Nettletheelf · 30/07/2017 22:16

If you want people to think you are an arse weasel, definitely do what SpottedGingham suggests: don't bother talking to them or treating them like professionals when you want them to do something. No, e-mail your request to them CC-ing in their line manager. Then they will know that you aren't confident in your own authority and are trying to cover your own arse. It's a great way of building working relationships.


ethelfleda · 30/07/2017 22:19

Place marking!


Rinkydinkypink · 30/07/2017 22:25

Be honest and open with people! Respect your work force! Remember they are people with families and lives out of work! Be prepared to muck in yourself. Don't every patronise or talk down to people. Be prepared to piss people off but make it known you only ever do it for very good reason and in extreme circumstances.

2 best pieces of advice I was given by a good CEO.
Lead by example!

Never shit on people on the way up because be sure they'll be waiting for you on the way back down.


Flatpackback · 30/07/2017 22:28

Try and look for a win-win. What's in it for them? What are the benefits to them of doing x,y,z? If only you are going to benefit from their changes in behaviour, you'll never get anywhere. What positive impact will the changes you want to implement have on the team? If you can tie the benefits to performance targets, company objectives, misssion statements etc so much the better.


88JellyFish · 31/07/2017 07:48

Interesting thread. Could I please ask another question on the back of it?

How do people manage to be assertive without alienating people? Whenever I present myself as confident proposing ideas in group work or at the PTA I feel people look uncomfortable or I feel I am alienating people.

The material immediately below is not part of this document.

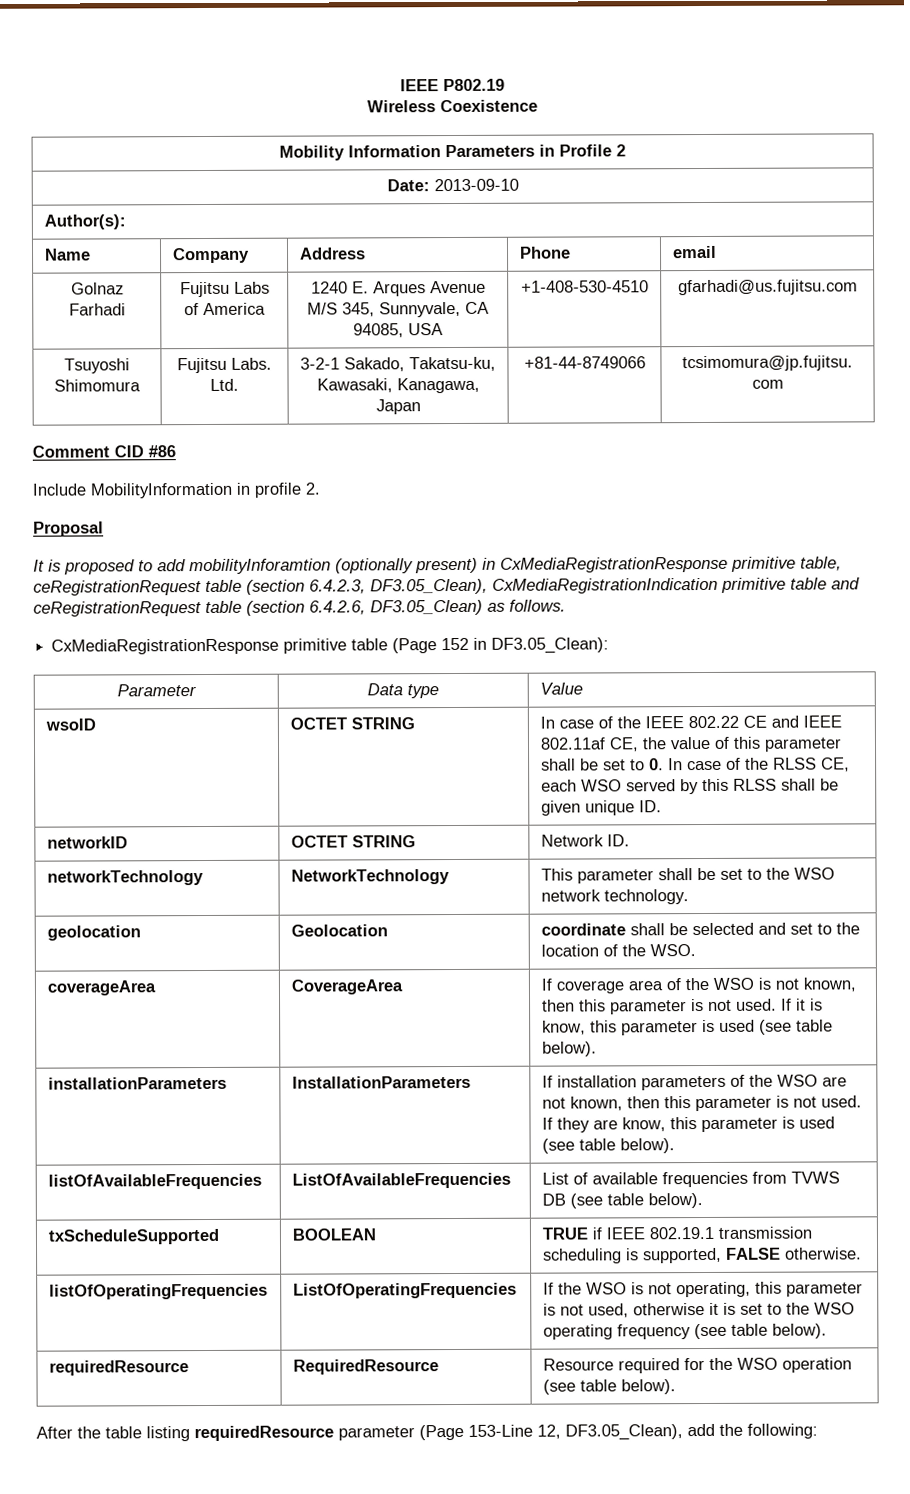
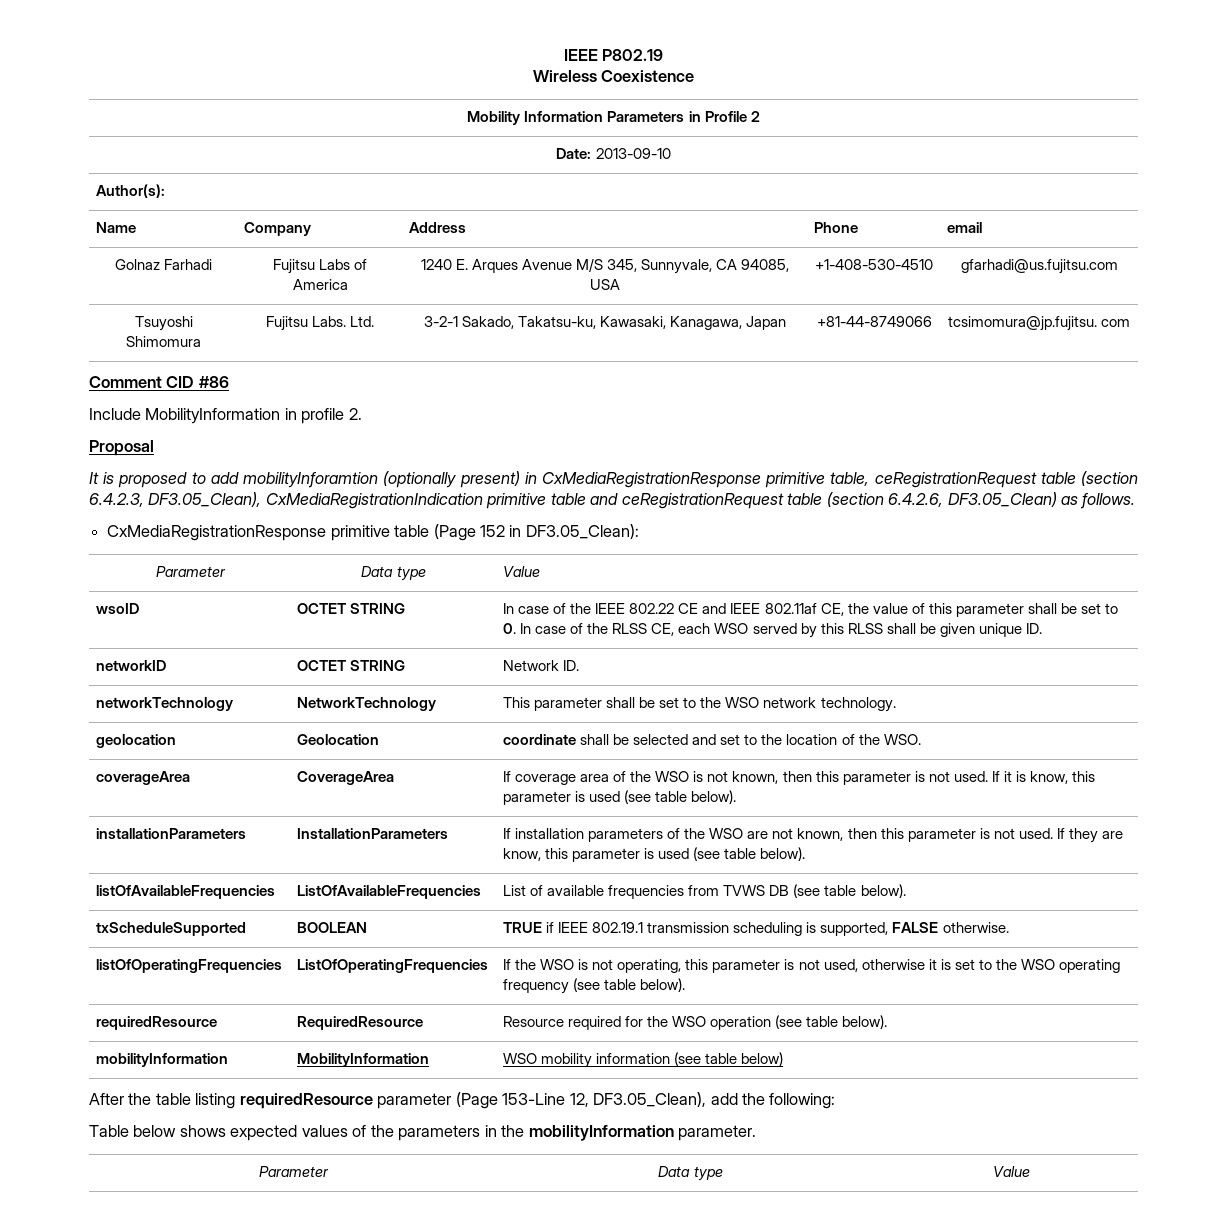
(676, 1387) none -> [96,1053,229,1067] [297,1053,430,1067] [503,1052,784,1068] // mobilityInformation | MobilityInformation | WSO mobility information (see table below)
(818, 1431) none -> [89,1125,757,1141] [258,1166,329,1177] [658,1166,723,1181] [992,1166,1030,1177] // Table below shows expected values of the parameters in the mobilityInformation parameter. // Parameter | Data type | Value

Is it very much about 'a time and a place'? e.g. if you are new to a group you should shut up until a few months years later to understand all the dynamics and then dare make a proposal? Why dod some people get away with sounding hectoring and others including myself who propose ideas directly but nicely get funny looks?


AlternativeTentacle · 31/07/2017 08:42

How do people manage to be assertive without alienating people?

It is about the relationship behind the assertiveness. I am 8 months into a new role, made ample suggestions 'as a newbie' I can see where they were going wrong, and have already changed so many things but it is how you present them and how it is introduced that makes the difference. If I wasn't building up a relationship outside of the meetings that I make these suggestions in, then they would all go down like a lead balloon. Also, about knowing your onions, know what is going on, being on the button with changes internally and externally and making the connections - and also giving others a chance to get their heads around the suggestion first before you propose it.

So for example 'we could do x and y, if we had x/with some tweaking/alternative marketing' rather than 'why aren't you doing X and Y?'

Also, I tend to just go do and try some little nugget and see if it works, and then bring it back to the table with 'I tried this last week, and got this result, perhaps we could look at doing it with bigger clients/partners/projects and see how that could work?'


Rinkydinkypink · 31/07/2017 12:25

It's the shit sandwich approach that works.

Find a positive of the current system or staff..... suggest your idea or mention the change in a way such as 'i wonder if'...'how do people feel about'.....then end on another positive.

Don't steam roller in. Do it gently. Don't assume your right about everything but have a 'can do' attitude. I also find by suggesting something would be 'helpful' works well. Support other people in their ideas! If your supportive of others they will be supportive of you.... generally that is.